**THE PROBLEM**.
Reproduce the listing in full. Omit the pictures.

**PROVIDED DATA**.
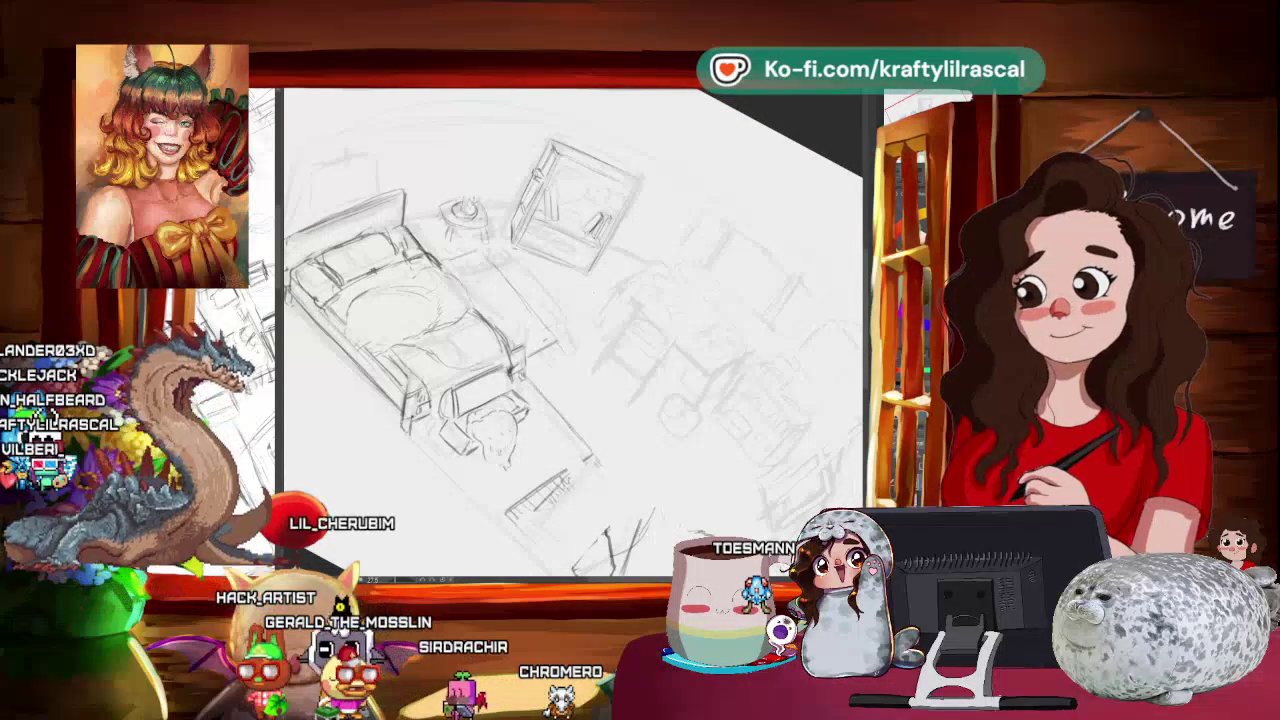
pyautogui.scroll(-5, 682, 202)
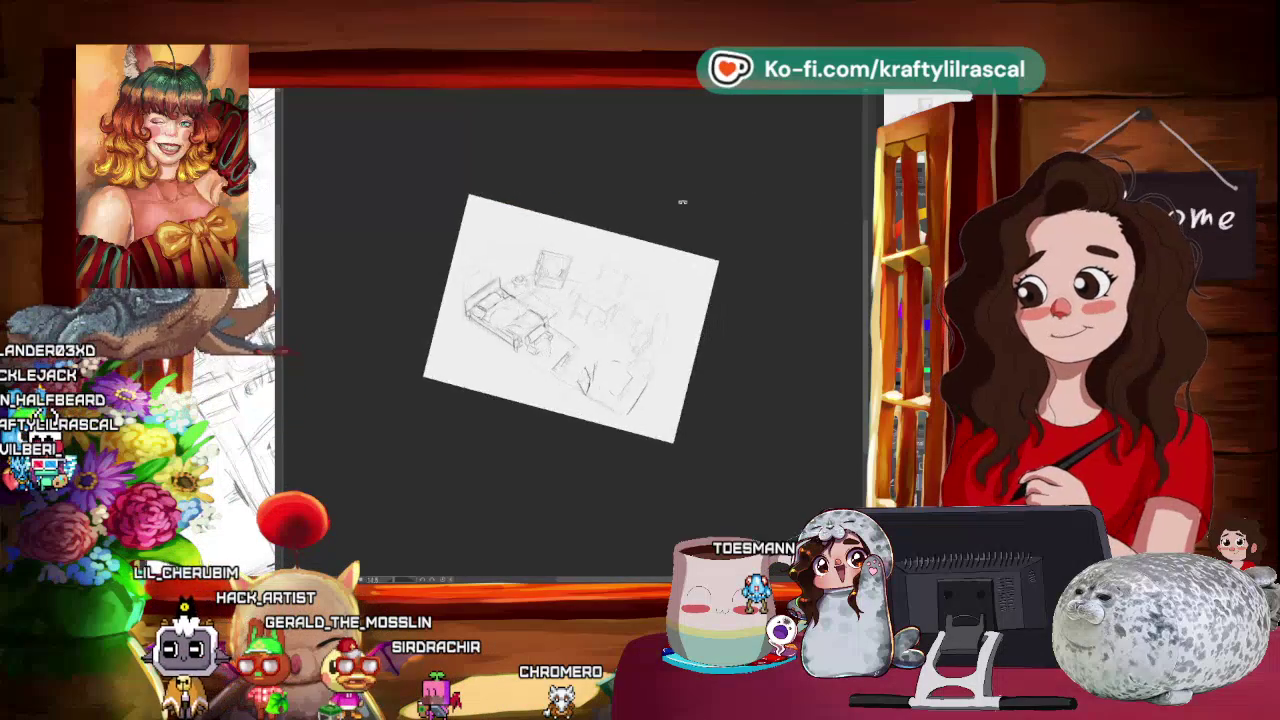
# - Level the full-page view, then zoom and rotate in close on the bookshelf
pyautogui.scroll(3, 722, 237)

**RESPONSE**.
pyautogui.scroll(-5, 682, 202)
# - Level the full-page view, then zoom and rotate in close on the bookshelf
pyautogui.scroll(3, 722, 237)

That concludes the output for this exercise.